▶ [Work request 1] According to the text on choosing a creative agency, what are SomeBrightSpark experts in?
▶ [Work request 2] Please carry the text on choosing a creative agency forward, starting after its final sentence.

▶ [Text provided]
_____

3D design: Design are in 3D and are typically for use on digital platforms and applications. Knowledge of specialist 3D software is a must.
A strong portfolio
The best way to assess an agency is through their work. Examine available portfolios making a note of the different skills that have been employed for each project. Investigate the clients they have worked with and find out what services they used. Don’t be tempted to go with agencies with the biggest brand names. If the projects look large then the chances are the budget was too. This isn’t ideal if you’re trying to create high impact on a small budget.
If you like the look of an agency ask for more examples of their work. A lot of agencies work with clients under a Nondisclosure Agreement (NDA) permitting them from publishing details about projects, but they may be able to share information with prospective clients.
What makes them tick
It’s important for creatives to keep up to date about creative processes, trends and technology, so make sure there’s evidence of this. If there isn’t, don’t be afraid to ask them. Use social media to examine what they share, like and the types of articles they’re reading. Do you like what inspires and motivates them?
Agencies should have a clear specialism. For example, SomeBrightSpark are experts in live events production and creative content design so make sure the agency’s specialism is well suited to your aims and objectives. Ask yourself if their skills can add value to your business.
Although they’re specialists they must also have a good understanding of the wider marketing mix. For example they must be able to demonstrate how their work can tie into other marketing activities that your business is doing.
Creativity is a must
In competitive marketing climates, creativity is vital. Agencies must be able to come up with fresh approaches and creative ideas enabling you to standout from the competition. Examine what agencies say about creativity, how they use it, and assess how this drives their them. Although creativity is subjective and largely down to personal taste, true creatives will think creatively to communicate with your audience. Ask for examples and get them to discuss ideas with you. Encourage them to think outside the box. Sometimes, a discussion about creativity can open many doors and provide different ways of achieving things more effectively.

_____

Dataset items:
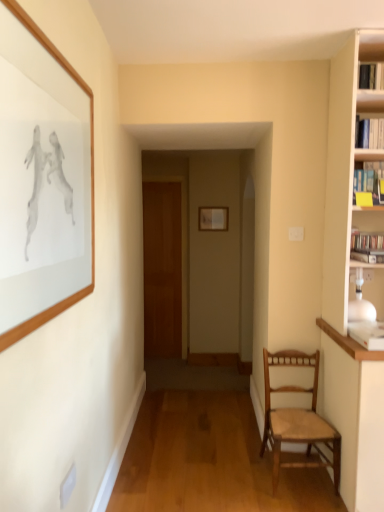
In order to face wooden woven seat chair at right, should I rotate leftwards or rightwards?

Turn right by 14.302 degrees to look at wooden woven seat chair at right.

Measure the distance between hardcover book at right and camera.

The depth of hardcover book at right is 2.08 meters.

This screenshot has width=384, height=512. What do you see at coordinates (213, 218) in the screenshot? I see `matte silver picture frame at center, which is counted as the first picture frame, starting from the right` at bounding box center [213, 218].

Locate an element on the screen. The image size is (384, 512). wooden woven seat chair at right is located at coordinates (297, 419).

From a real-world perspective, which is physically above, matte silver picture frame at center, placed as the second picture frame when sorted from left to right, or hardcover book at right?

matte silver picture frame at center, placed as the second picture frame when sorted from left to right, from a real-world perspective.

Considering the sizes of objects matte silver picture frame at center, which is the second picture frame in front-to-back order, and hardcover book at right in the image provided, who is thinner, matte silver picture frame at center, which is the second picture frame in front-to-back order, or hardcover book at right?

Thinner between the two is matte silver picture frame at center, which is the second picture frame in front-to-back order.

From the image's perspective, which is above, wooden woven seat chair at right or hardcover book at right?

hardcover book at right is shown above in the image.

Considering the sizes of objects wooden woven seat chair at right and hardcover book at right in the image provided, who is thinner, wooden woven seat chair at right or hardcover book at right?

With smaller width is hardcover book at right.

Which is behind, wooden woven seat chair at right or hardcover book at right?

hardcover book at right is behind.

From a real-world perspective, which is physically above, wooden woven seat chair at right or hardcover book at right?

In real-world perspective, hardcover book at right is above.

Is hardcover book at right not inside wooden door at center?

hardcover book at right is positioned outside wooden door at center.

From a real-world perspective, who is located higher, hardcover book at right or wooden door at center?

hardcover book at right.

Which is more to the left, hardcover book at right or wooden door at center?

wooden door at center is more to the left.

Is hardcover book at right far away from wooden door at center?

That's right, there is a large distance between hardcover book at right and wooden door at center.

Does wooden picture frame at upper left, marked as the 1th picture frame in a left-to-right arrangement, appear on the left side of matte silver picture frame at center, the 1th picture frame viewed from the back?

Yes, wooden picture frame at upper left, marked as the 1th picture frame in a left-to-right arrangement, is to the left of matte silver picture frame at center, the 1th picture frame viewed from the back.

Is wooden picture frame at upper left, marked as the second picture frame in a back-to-front arrangement, positioned beyond the bounds of matte silver picture frame at center, placed as the second picture frame when sorted from left to right?

wooden picture frame at upper left, marked as the second picture frame in a back-to-front arrangement, is positioned outside matte silver picture frame at center, placed as the second picture frame when sorted from left to right.

Is wooden picture frame at upper left, which is the second picture frame in right-to-left order, aimed at matte silver picture frame at center, which is the second picture frame in front-to-back order?

No, wooden picture frame at upper left, which is the second picture frame in right-to-left order, is not turned towards matte silver picture frame at center, which is the second picture frame in front-to-back order.

How much distance is there between hardcover book at right and wooden woven seat chair at right?

A distance of 38.10 inches exists between hardcover book at right and wooden woven seat chair at right.

Is hardcover book at right positioned far away from wooden woven seat chair at right?

No, hardcover book at right is in close proximity to wooden woven seat chair at right.

Which of these two, hardcover book at right or wooden woven seat chair at right, stands shorter?

With less height is hardcover book at right.

Where is `chair lying in front of the hardcover book at right`? This screenshot has height=512, width=384. chair lying in front of the hardcover book at right is located at coordinates (297, 419).

Between wooden woven seat chair at right and wooden picture frame at upper left, marked as the second picture frame in a back-to-front arrangement, which one appears on the right side from the viewer's perspective?

Positioned to the right is wooden woven seat chair at right.

Considering the sizes of objects wooden woven seat chair at right and wooden picture frame at upper left, which is the second picture frame in right-to-left order, in the image provided, who is thinner, wooden woven seat chair at right or wooden picture frame at upper left, which is the second picture frame in right-to-left order,?

With smaller width is wooden picture frame at upper left, which is the second picture frame in right-to-left order.

Where is `picture frame in front of the wooden woven seat chair at right`? picture frame in front of the wooden woven seat chair at right is located at coordinates (42, 179).

Is wooden door at center taller than wooden woven seat chair at right?

Indeed, wooden door at center has a greater height compared to wooden woven seat chair at right.

Does wooden door at center lie behind wooden woven seat chair at right?

Yes, wooden door at center is further from the camera.

How many degrees apart are the facing directions of wooden door at center and wooden woven seat chair at right?

The angular difference between wooden door at center and wooden woven seat chair at right is 0.346 degrees.

Which is correct: wooden door at center is inside wooden woven seat chair at right, or outside of it?

The correct answer is: outside.

Where is `the 1st picture frame located above the hardcover book at right (from a real-world perspective)`? the 1st picture frame located above the hardcover book at right (from a real-world perspective) is located at coordinates (213, 218).

Where is `chair below the hardcover book at right (from the image's perspective)`? The height and width of the screenshot is (512, 384). chair below the hardcover book at right (from the image's perspective) is located at coordinates (297, 419).

Looking at the image, which one is located closer to wooden door at center, wooden woven seat chair at right or wooden picture frame at upper left, marked as the 1th picture frame in a left-to-right arrangement?

wooden woven seat chair at right.

Which object lies nearer to the anchor point wooden woven seat chair at right, wooden door at center or matte silver picture frame at center, placed as the second picture frame when sorted from left to right?

Based on the image, matte silver picture frame at center, placed as the second picture frame when sorted from left to right, appears to be nearer to wooden woven seat chair at right.

From the image, which object appears to be farther from wooden door at center, wooden woven seat chair at right or hardcover book at right?

hardcover book at right lies further to wooden door at center than the other object.

Which object lies nearer to the anchor point hardcover book at right, matte silver picture frame at center, which is the second picture frame in front-to-back order, or wooden picture frame at upper left, which is the second picture frame in right-to-left order?

wooden picture frame at upper left, which is the second picture frame in right-to-left order.

Looking at the image, which one is located further to wooden woven seat chair at right, matte silver picture frame at center, which is counted as the first picture frame, starting from the right, or wooden door at center?

Among the two, wooden door at center is located further to wooden woven seat chair at right.

Estimate the real-world distances between objects in this image. Which object is further from hardcover book at right, matte silver picture frame at center, which is the second picture frame in front-to-back order, or wooden door at center?

Based on the image, wooden door at center appears to be further to hardcover book at right.

When comparing their distances from hardcover book at right, does wooden picture frame at upper left, the first picture frame positioned from the front, or wooden door at center seem further?

Based on the image, wooden door at center appears to be further to hardcover book at right.

Looking at the image, which one is located closer to wooden woven seat chair at right, wooden picture frame at upper left, the first picture frame positioned from the front, or matte silver picture frame at center, which is counted as the first picture frame, starting from the right?

wooden picture frame at upper left, the first picture frame positioned from the front, lies closer to wooden woven seat chair at right than the other object.

What are the coordinates of `chair between wooden picture frame at upper left, marked as the second picture frame in a back-to-front arrangement, and wooden door at center, along the z-axis` in the screenshot? It's located at (297, 419).

Identify the location of book between wooden picture frame at upper left, marked as the 1th picture frame in a left-to-right arrangement, and wooden door at center from front to back. (366, 241).

Where is `picture frame between wooden picture frame at upper left, the first picture frame positioned from the front, and wooden door at center from front to back`? picture frame between wooden picture frame at upper left, the first picture frame positioned from the front, and wooden door at center from front to back is located at coordinates (213, 218).

The image size is (384, 512). What are the coordinates of `book positioned between wooden woven seat chair at right and matte silver picture frame at center, which is counted as the first picture frame, starting from the right, from near to far` in the screenshot? It's located at (366, 241).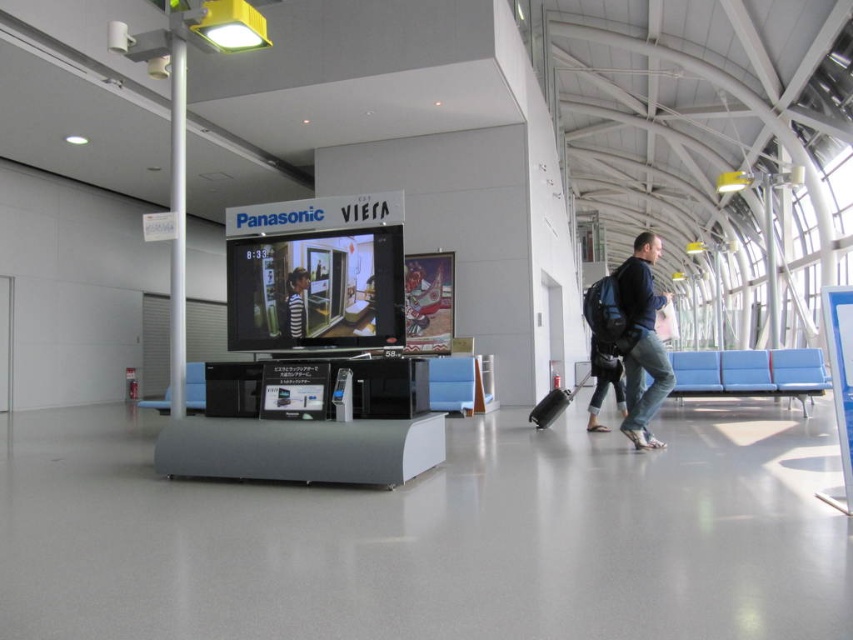
Is dark blue jeans at right taller than striped fabric shirt at center?

No, dark blue jeans at right is not taller than striped fabric shirt at center.

Is point (666, 380) closer to camera compared to point (303, 317)?

No.

Which is behind, point (631, 369) or point (287, 312)?

Positioned behind is point (631, 369).

Locate an element on the screen. The height and width of the screenshot is (640, 853). dark blue jeans at right is located at coordinates (641, 340).

Does dark blue jeans at right have a larger size compared to black matte suitcase at center?

Actually, dark blue jeans at right might be smaller than black matte suitcase at center.

Between dark blue jeans at right and black matte suitcase at center, which one has more height?

black matte suitcase at center is taller.

Where is `dark blue jeans at right`? dark blue jeans at right is located at coordinates (641, 340).

Measure the distance between striped fabric shirt at center and black matte suitcase at center.

3.36 meters

Is point (300, 273) more distant than point (560, 413)?

No, (300, 273) is closer to viewer.

Which is behind, point (305, 321) or point (575, 390)?

The point (575, 390) is more distant.

Image resolution: width=853 pixels, height=640 pixels. Identify the location of striped fabric shirt at center. (x=296, y=301).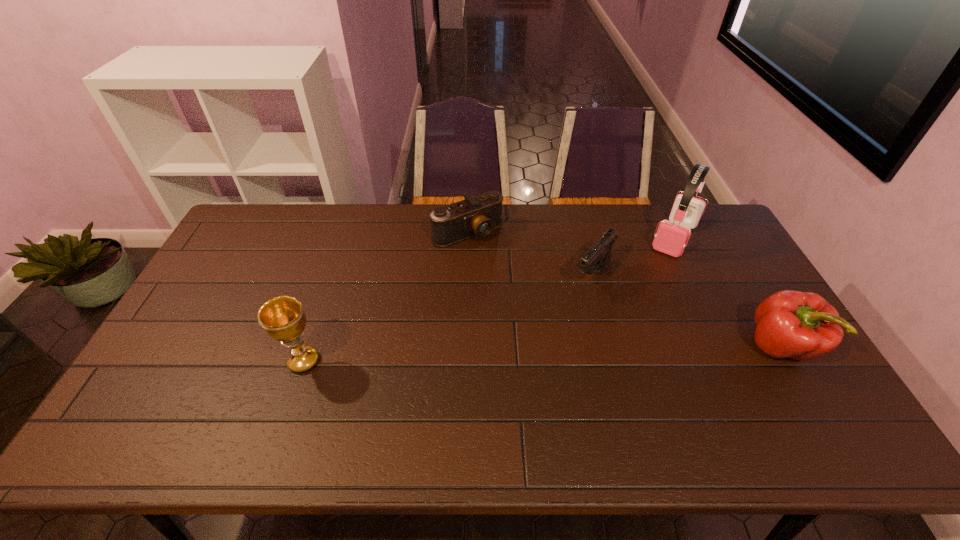
Image resolution: width=960 pixels, height=540 pixels. I want to click on free space that satisfies the following two spatial constraints: 1. on the back side of the chalice; 2. on the left side of the earphone, so click(345, 238).

Find the location of a particular element. The height and width of the screenshot is (540, 960). blank space that satisfies the following two spatial constraints: 1. on the front side of the shortest object; 2. on the right side of the tallest object is located at coordinates (468, 238).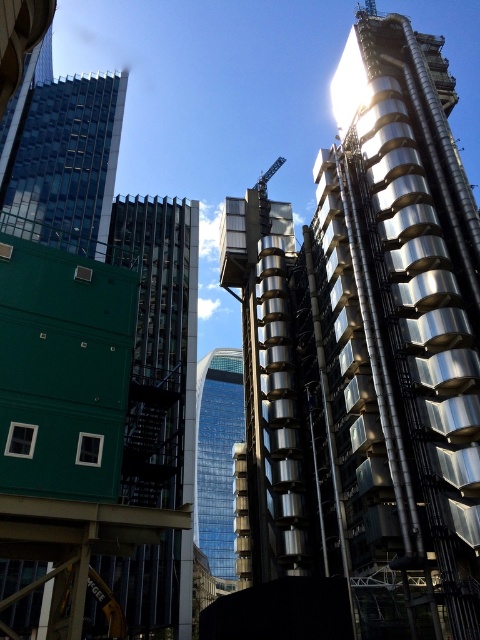
You are an architect analyzing the urban layout. Given the metallic silver building at center and the transparent glass skyscraper at center, which one would require more materials for constructing a similar height building?

The metallic silver building at center requires more materials since it has a larger size compared to the transparent glass skyscraper at center.

You are standing in the urban scene and want to know how far you are from the point at coordinates point (381,316). Can you determine the distance?

The point at coordinates point (381,316) is 54.37 meters away from you.

You are standing in the urban scene and want to take a photo of the metallic silver building at center. If your camera has a maximum focus range of 40 meters, will it be able to capture the building clearly?

The metallic silver building at center is 39.04 meters away from the viewer. Since the camera can focus up to 40 meters, it will be able to capture the building clearly within the focus range.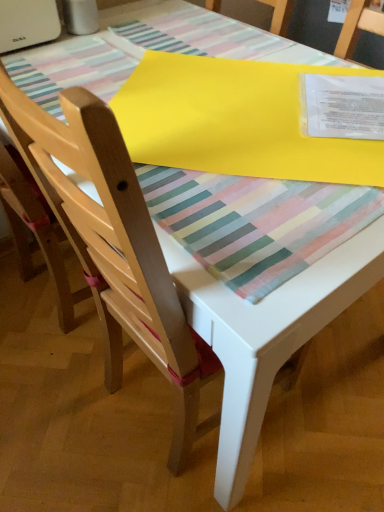
This screenshot has width=384, height=512. I want to click on unoccupied area in front of light wood chair at left, which is counted as the first chair, starting from the left, so click(x=51, y=369).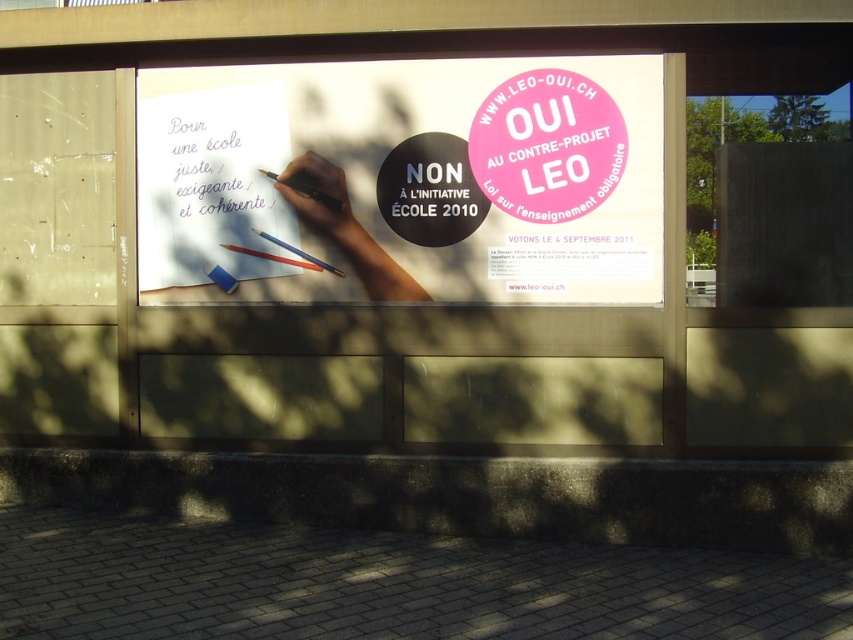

_____

▶ [Task answer 1] Live events production and creative content design.

▶ [Task answer 2]
Ask about approaches
When working with agencies, one thing that infuriates clients is not being able to discuss ideas with the creative teams. If agencies insist on running everything through an account handler make your preferences known at the start of the project to ensure you get dedicated time with designers.
Interrogate agencies about their work ethic and approach. Are they happy to pitch for work? Are they willing to chase you for a detailed understanding of your requirements before they bring ideas to the table? If so, you’re on to a good thing. Be wary of agencies that don’t continually ask questions about your brand and query things. Remember than knowledge is power and only an inquisitive agency will be able to produce ideas that are completely in tune with your aims.
It’s not unreasonable to expect the best. If you start working with an agency that don’t continually go the extra mile, provide quality work, give timely updates, need constant chasing and can’t work within budget: find an agency that can. An efficient agency should be able to manage your expectations and then exceed them over and over again.
There is no exact science to creative recruitment and finding an agency can be a lengthy process. Be prepared to fully vet agencies before they make it onto your short list. This will help you find high quality agencies that will amaze you at the pitching stage.
Finally, you may have reasons for choosing a design agency that aren’t quantifiable. It’s OK to follow your gut instinct. Just remember that agencies should be inspiring, creative thinkers and effective at managing teams as well as your expectations.